Zoe und ich kannten uns schon seit der Grundschule und waren seither unzertrennlich. Gerade befanden wir uns in unserem Zimmer an der Universität in Los Angeles. Es war zwar nicht sehr gross und doch hatten wir es uns ganz gemütlich eingerichtet. Die Wände hatten wir mit Fotos von uns vollgeklebt, auf den Tischen standen unsere Laptops und darüber hingen Lichterketten mit Polaroids. Auf dem Brett über dem Tisch hatte ich Bücher deponiert, während Zoe dort ein eingerahmtes Bild, welches sie und ihren Freund zeigte und einige kleine Kakteen hinstellte. Ein Teil des Schrankes, der eigentlich für die Kleidung gedacht war, hatten wir in ein Bücher-regal umfunktioniert, da wir sonst nirgendwo Platz für unsere vielen Bücher fanden.
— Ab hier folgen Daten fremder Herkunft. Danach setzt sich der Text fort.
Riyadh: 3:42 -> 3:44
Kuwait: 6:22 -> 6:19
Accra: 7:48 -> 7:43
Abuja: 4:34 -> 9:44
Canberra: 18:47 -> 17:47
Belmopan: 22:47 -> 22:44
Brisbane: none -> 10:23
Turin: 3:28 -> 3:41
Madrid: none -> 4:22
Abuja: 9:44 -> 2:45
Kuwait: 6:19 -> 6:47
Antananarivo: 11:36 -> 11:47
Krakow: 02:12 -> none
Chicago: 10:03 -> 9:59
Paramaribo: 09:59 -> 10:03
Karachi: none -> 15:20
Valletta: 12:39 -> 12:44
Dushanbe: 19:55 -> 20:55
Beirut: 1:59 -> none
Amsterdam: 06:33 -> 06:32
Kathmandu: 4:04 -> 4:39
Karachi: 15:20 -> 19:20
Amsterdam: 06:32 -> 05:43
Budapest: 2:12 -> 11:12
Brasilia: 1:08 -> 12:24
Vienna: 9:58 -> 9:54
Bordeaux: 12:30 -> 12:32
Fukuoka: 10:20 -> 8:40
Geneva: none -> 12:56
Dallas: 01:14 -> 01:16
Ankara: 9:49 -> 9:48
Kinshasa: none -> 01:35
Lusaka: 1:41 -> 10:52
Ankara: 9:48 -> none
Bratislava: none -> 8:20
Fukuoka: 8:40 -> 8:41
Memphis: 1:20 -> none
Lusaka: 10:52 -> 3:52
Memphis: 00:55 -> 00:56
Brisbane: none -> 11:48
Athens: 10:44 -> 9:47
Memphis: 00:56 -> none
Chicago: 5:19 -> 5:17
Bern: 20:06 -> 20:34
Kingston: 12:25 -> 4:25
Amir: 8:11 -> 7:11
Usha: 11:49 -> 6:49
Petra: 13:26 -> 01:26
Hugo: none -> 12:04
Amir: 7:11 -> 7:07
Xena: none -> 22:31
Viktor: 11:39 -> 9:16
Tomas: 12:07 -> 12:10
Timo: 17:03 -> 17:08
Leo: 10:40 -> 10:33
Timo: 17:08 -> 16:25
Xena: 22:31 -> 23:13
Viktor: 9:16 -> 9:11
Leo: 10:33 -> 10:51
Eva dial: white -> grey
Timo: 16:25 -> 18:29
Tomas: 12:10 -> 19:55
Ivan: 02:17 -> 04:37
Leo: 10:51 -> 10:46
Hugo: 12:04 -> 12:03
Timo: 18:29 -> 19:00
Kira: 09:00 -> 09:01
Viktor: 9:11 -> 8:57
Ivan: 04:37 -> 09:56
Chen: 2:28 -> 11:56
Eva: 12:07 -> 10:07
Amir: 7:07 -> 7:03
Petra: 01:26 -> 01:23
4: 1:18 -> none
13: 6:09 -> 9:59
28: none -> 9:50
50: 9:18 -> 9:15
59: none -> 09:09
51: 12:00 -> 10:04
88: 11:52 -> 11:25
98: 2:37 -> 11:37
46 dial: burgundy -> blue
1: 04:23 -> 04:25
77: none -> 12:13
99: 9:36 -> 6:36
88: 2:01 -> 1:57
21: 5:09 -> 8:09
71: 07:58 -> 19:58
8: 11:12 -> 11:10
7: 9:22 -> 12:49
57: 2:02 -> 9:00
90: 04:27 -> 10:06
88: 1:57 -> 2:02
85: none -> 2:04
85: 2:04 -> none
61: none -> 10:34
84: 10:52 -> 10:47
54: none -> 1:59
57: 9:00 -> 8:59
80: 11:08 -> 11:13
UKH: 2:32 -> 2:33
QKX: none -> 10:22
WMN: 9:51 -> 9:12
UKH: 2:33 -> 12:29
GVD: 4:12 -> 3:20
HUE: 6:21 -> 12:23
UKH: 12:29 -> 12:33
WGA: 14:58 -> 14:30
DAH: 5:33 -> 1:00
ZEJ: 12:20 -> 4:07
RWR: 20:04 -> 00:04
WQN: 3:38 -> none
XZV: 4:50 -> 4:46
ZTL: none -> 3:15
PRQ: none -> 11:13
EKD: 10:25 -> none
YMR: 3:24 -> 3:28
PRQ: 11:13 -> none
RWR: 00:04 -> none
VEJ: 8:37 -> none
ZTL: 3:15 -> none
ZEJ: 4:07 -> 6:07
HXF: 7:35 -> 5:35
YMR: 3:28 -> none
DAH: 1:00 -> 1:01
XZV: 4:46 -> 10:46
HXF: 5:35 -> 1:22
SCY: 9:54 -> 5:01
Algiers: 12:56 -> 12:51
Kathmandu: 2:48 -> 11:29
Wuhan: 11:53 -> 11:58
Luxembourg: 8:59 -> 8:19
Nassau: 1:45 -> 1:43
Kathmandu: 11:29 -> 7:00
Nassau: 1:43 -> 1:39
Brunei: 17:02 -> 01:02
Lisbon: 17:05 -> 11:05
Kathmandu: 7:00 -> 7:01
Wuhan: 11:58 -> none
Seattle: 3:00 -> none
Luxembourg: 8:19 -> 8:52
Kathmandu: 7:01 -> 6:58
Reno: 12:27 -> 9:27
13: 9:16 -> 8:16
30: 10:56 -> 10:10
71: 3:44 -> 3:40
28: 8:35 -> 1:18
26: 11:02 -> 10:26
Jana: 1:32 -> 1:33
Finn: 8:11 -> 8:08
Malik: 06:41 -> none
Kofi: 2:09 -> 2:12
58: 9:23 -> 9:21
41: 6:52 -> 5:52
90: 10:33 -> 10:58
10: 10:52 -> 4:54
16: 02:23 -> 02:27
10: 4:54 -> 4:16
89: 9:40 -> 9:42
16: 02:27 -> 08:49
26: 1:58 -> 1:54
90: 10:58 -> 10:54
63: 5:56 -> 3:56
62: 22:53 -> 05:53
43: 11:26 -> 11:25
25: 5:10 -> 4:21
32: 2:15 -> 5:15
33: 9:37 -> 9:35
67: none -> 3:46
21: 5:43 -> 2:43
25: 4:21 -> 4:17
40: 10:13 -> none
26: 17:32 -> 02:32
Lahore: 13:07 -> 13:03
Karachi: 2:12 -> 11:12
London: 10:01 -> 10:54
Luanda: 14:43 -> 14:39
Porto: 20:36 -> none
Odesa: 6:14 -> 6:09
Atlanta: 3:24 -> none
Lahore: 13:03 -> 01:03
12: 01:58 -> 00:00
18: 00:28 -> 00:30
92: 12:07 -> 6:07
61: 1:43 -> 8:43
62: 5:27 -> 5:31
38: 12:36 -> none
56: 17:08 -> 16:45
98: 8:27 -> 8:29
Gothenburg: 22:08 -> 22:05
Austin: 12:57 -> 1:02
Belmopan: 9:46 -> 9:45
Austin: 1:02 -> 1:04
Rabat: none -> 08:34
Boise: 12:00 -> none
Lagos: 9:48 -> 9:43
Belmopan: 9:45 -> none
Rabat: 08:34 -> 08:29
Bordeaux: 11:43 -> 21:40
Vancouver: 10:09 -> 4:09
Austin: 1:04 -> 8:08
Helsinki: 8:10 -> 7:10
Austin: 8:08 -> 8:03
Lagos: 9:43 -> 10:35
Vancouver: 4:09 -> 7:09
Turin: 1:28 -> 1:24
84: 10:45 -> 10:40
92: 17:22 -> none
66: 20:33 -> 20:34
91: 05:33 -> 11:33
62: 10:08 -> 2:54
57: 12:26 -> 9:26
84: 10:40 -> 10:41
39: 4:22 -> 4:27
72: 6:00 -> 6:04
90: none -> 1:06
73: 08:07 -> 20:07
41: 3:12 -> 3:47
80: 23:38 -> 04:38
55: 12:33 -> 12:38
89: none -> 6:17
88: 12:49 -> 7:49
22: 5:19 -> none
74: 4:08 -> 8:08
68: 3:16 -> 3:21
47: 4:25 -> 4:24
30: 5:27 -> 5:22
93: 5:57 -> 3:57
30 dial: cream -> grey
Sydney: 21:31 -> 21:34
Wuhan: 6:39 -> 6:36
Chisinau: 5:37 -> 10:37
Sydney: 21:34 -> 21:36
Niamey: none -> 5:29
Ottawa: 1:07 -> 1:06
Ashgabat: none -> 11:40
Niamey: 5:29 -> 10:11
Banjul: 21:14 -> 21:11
Neben dem Wohnzimmer gab es noch eine kleine Garderobe beim Eingang und ein kleines Bad.
Mit diesem gemeinsamen Zimmer war ein Traum von uns in Erfüllung gegangen. Schon als kleine Kinder sagten wir, dass wir einmal an derselben Uni studieren wollten. Als wir tat-sächlich auch an der gleichen Uni angenommen wurden, war die Freude darüber natürlich gross.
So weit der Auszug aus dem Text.